INSTRUCTIONS TO FOLLOW: Print each entry in full, word for word, with no pictures in the result.

Source records
****************************************
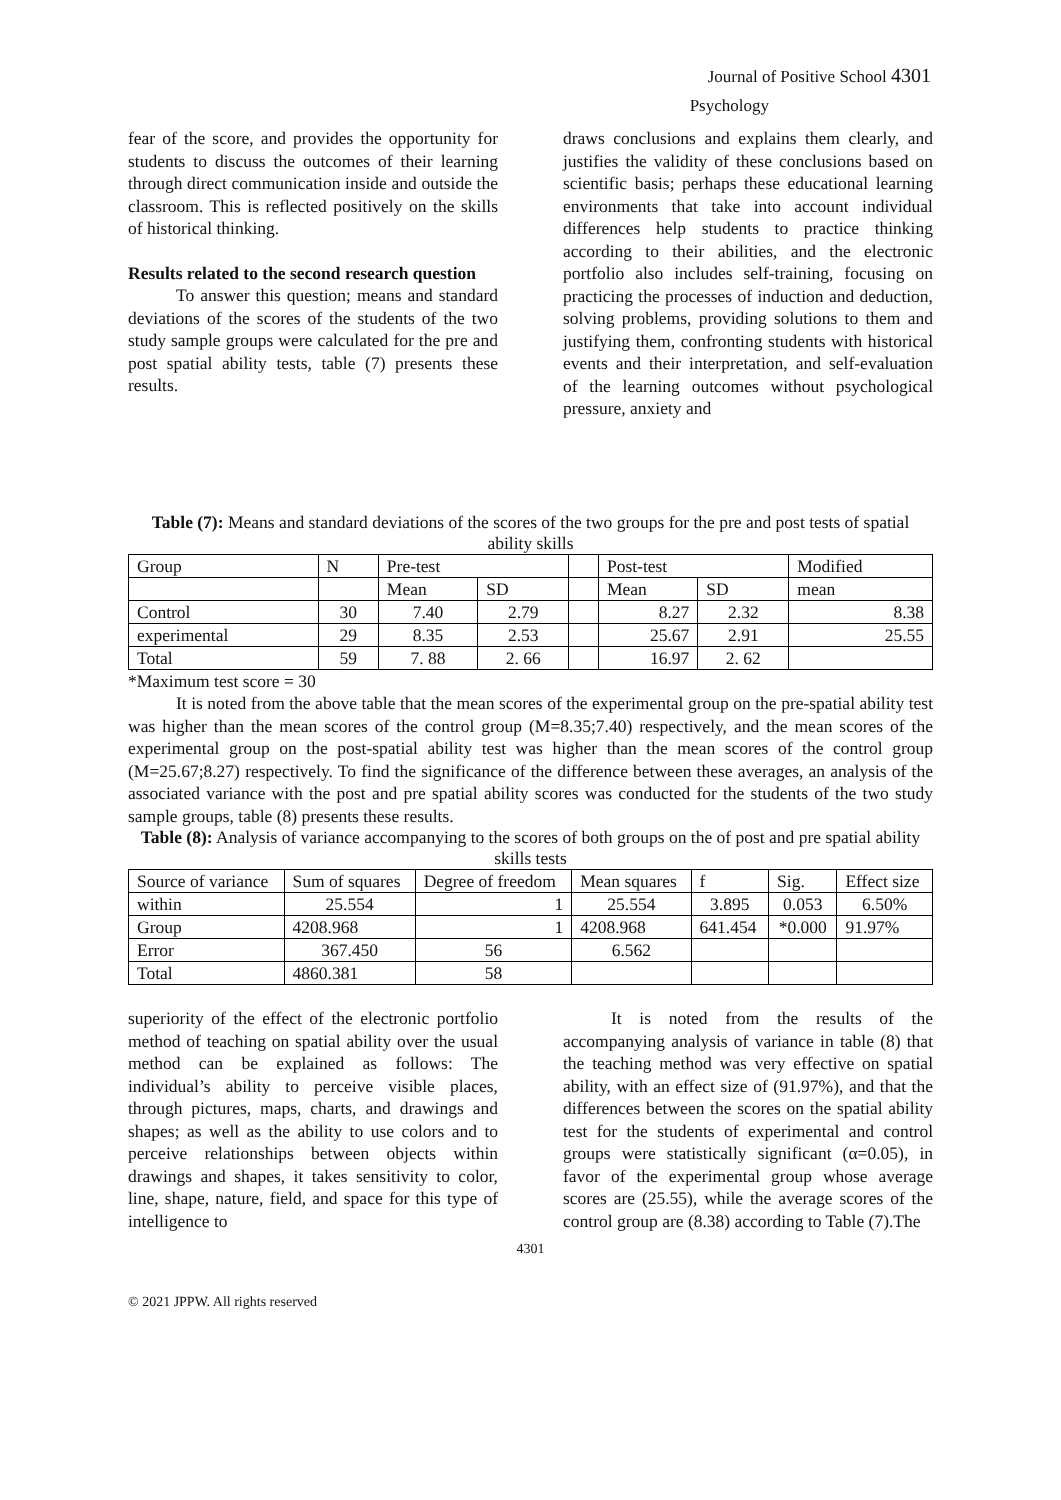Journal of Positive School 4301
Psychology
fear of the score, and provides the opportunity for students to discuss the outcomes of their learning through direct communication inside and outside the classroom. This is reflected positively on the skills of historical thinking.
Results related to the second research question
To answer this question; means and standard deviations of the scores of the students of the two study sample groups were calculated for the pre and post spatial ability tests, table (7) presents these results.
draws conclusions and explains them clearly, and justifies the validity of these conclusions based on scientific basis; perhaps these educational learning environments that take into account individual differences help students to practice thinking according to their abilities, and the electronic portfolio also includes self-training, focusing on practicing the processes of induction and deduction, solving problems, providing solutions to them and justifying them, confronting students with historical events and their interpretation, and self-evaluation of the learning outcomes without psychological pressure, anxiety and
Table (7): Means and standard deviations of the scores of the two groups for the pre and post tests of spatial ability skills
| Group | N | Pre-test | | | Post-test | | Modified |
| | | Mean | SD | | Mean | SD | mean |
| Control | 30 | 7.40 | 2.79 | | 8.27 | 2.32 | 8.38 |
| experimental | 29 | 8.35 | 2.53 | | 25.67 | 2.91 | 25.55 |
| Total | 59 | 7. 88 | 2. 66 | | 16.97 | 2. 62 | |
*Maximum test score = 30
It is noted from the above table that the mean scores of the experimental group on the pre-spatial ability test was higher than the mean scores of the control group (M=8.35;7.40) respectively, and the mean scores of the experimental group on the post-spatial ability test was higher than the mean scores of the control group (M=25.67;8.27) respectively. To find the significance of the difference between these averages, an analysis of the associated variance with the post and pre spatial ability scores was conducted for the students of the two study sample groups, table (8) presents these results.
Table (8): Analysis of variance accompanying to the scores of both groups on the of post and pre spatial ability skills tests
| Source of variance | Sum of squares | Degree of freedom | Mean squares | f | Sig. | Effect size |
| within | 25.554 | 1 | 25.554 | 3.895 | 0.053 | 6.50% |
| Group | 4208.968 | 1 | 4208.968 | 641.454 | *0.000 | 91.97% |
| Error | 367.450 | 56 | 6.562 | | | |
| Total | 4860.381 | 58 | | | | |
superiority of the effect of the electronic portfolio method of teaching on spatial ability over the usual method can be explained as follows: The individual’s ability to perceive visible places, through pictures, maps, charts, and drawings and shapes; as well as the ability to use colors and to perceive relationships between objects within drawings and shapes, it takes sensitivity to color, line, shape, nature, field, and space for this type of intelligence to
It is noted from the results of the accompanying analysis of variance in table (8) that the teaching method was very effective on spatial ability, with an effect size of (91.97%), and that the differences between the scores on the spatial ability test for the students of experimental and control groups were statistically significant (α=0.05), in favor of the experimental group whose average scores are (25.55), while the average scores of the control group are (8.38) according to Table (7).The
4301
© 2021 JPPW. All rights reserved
****************************************
RESULT FOR THIS EXERCISE:
Journal of Positive School 4301
Psychology
fear of the score, and provides the opportunity for students to discuss the outcomes of their learning through direct communication inside and outside the classroom. This is reflected positively on the skills of historical thinking.
Results related to the second research question
To answer this question; means and standard deviations of the scores of the students of the two study sample groups were calculated for the pre and post spatial ability tests, table (7) presents these results.
draws conclusions and explains them clearly, and justifies the validity of these conclusions based on scientific basis; perhaps these educational learning environments that take into account individual differences help students to practice thinking according to their abilities, and the electronic portfolio also includes self-training, focusing on practicing the processes of induction and deduction, solving problems, providing solutions to them and justifying them, confronting students with historical events and their interpretation, and self-evaluation of the learning outcomes without psychological pressure, anxiety and
Table (7): Means and standard deviations of the scores of the two groups for the pre and post tests of spatial ability skills
| Group | N | Pre-test | | | Post-test | | Modified |
| | | Mean | SD | | Mean | SD | mean |
| Control | 30 | 7.40 | 2.79 | | 8.27 | 2.32 | 8.38 |
| experimental | 29 | 8.35 | 2.53 | | 25.67 | 2.91 | 25.55 |
| Total | 59 | 7. 88 | 2. 66 | | 16.97 | 2. 62 | |
*Maximum test score = 30
It is noted from the above table that the mean scores of the experimental group on the pre-spatial ability test was higher than the mean scores of the control group (M=8.35;7.40) respectively, and the mean scores of the experimental group on the post-spatial ability test was higher than the mean scores of the control group (M=25.67;8.27) respectively. To find the significance of the difference between these averages, an analysis of the associated variance with the post and pre spatial ability scores was conducted for the students of the two study sample groups, table (8) presents these results.
Table (8): Analysis of variance accompanying to the scores of both groups on the of post and pre spatial ability skills tests
| Source of variance | Sum of squares | Degree of freedom | Mean squares | f | Sig. | Effect size |
| within | 25.554 | 1 | 25.554 | 3.895 | 0.053 | 6.50% |
| Group | 4208.968 | 1 | 4208.968 | 641.454 | *0.000 | 91.97% |
| Error | 367.450 | 56 | 6.562 | | | |
| Total | 4860.381 | 58 | | | | |
superiority of the effect of the electronic portfolio method of teaching on spatial ability over the usual method can be explained as follows: The individual’s ability to perceive visible places, through pictures, maps, charts, and drawings and shapes; as well as the ability to use colors and to perceive relationships between objects within drawings and shapes, it takes sensitivity to color, line, shape, nature, field, and space for this type of intelligence to
It is noted from the results of the accompanying analysis of variance in table (8) that the teaching method was very effective on spatial ability, with an effect size of (91.97%), and that the differences between the scores on the spatial ability test for the students of experimental and control groups were statistically significant (α=0.05), in favor of the experimental group whose average scores are (25.55), while the average scores of the control group are (8.38) according to Table (7).The
4301
© 2021 JPPW. All rights reserved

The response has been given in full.